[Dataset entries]
/---

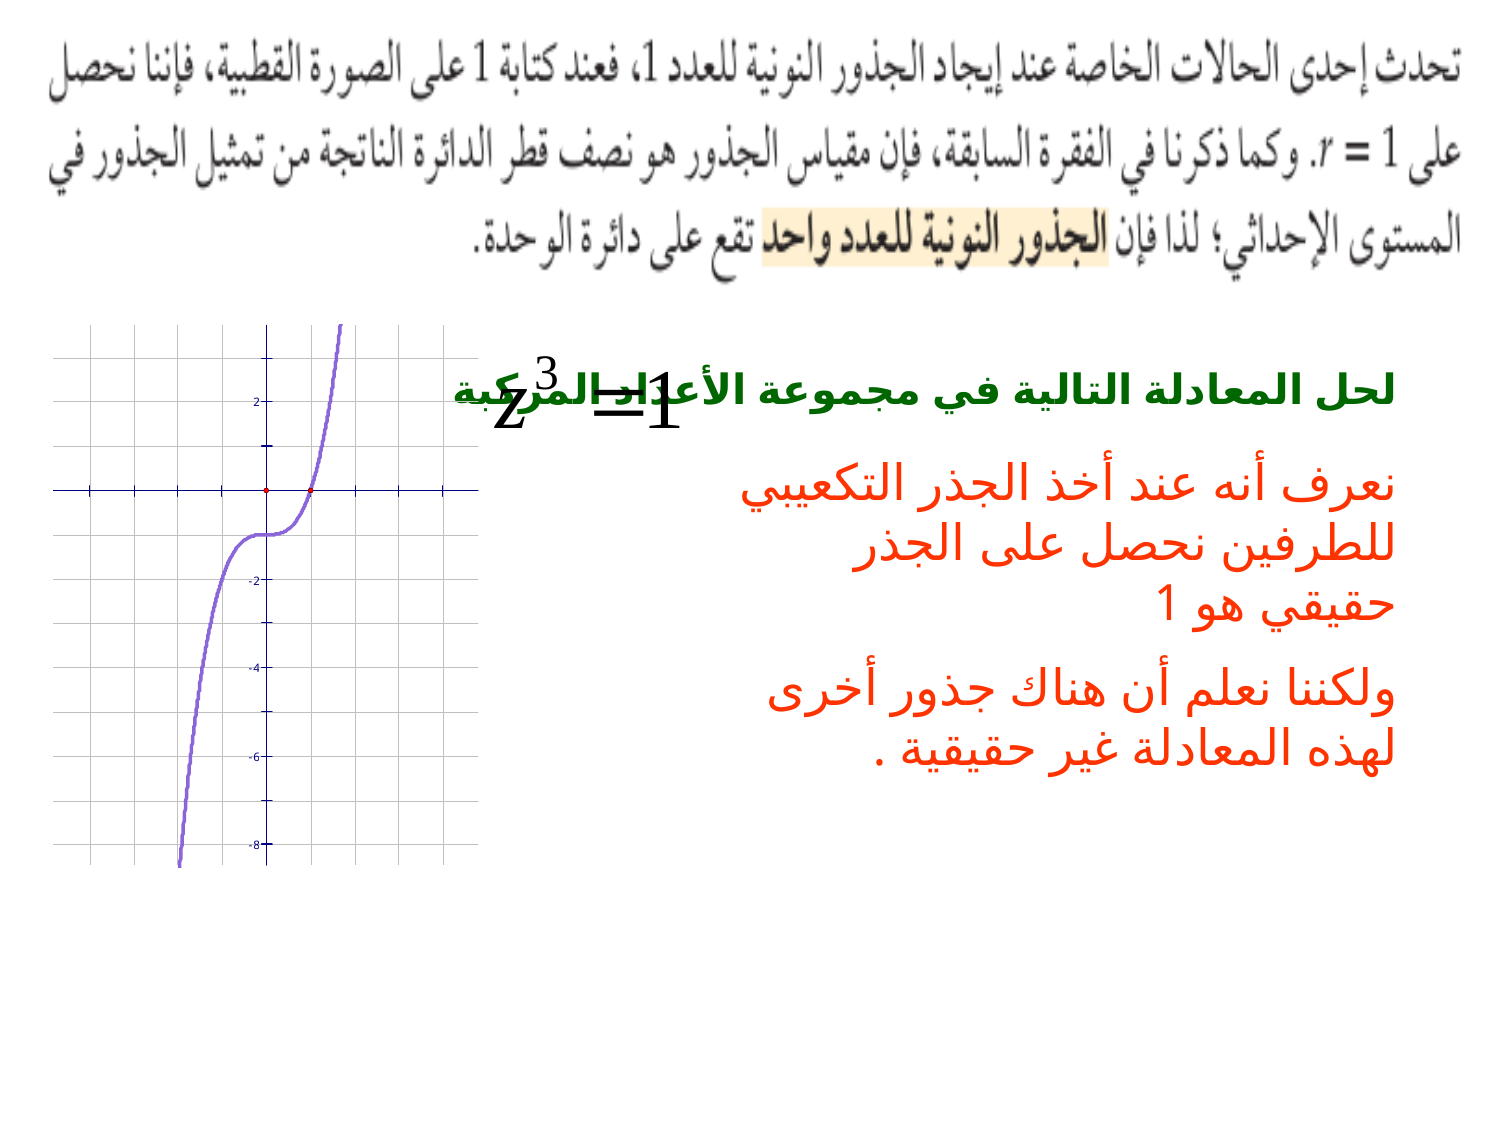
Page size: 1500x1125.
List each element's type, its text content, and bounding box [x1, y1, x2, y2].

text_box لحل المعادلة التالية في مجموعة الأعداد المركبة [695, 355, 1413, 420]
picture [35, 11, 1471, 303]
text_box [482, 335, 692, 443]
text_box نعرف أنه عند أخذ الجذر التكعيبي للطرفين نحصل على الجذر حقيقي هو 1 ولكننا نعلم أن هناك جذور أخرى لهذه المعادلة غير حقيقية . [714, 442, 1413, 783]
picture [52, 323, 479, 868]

\---

No pictures should appear in the copy, and each record above is to be returned exactly.

Page size: 1500x1125.
List each element's type, its text content, and bounding box [x1, y1, x2, y2].

text_box لحل المعادلة التالية في مجموعة الأعداد المركبة [695, 355, 1413, 420]
picture [35, 11, 1471, 303]
text_box [482, 335, 692, 443]
text_box نعرف أنه عند أخذ الجذر التكعيبي للطرفين نحصل على الجذر حقيقي هو 1 ولكننا نعلم أن هناك جذور أخرى لهذه المعادلة غير حقيقية . [714, 442, 1413, 783]
picture [52, 323, 479, 868]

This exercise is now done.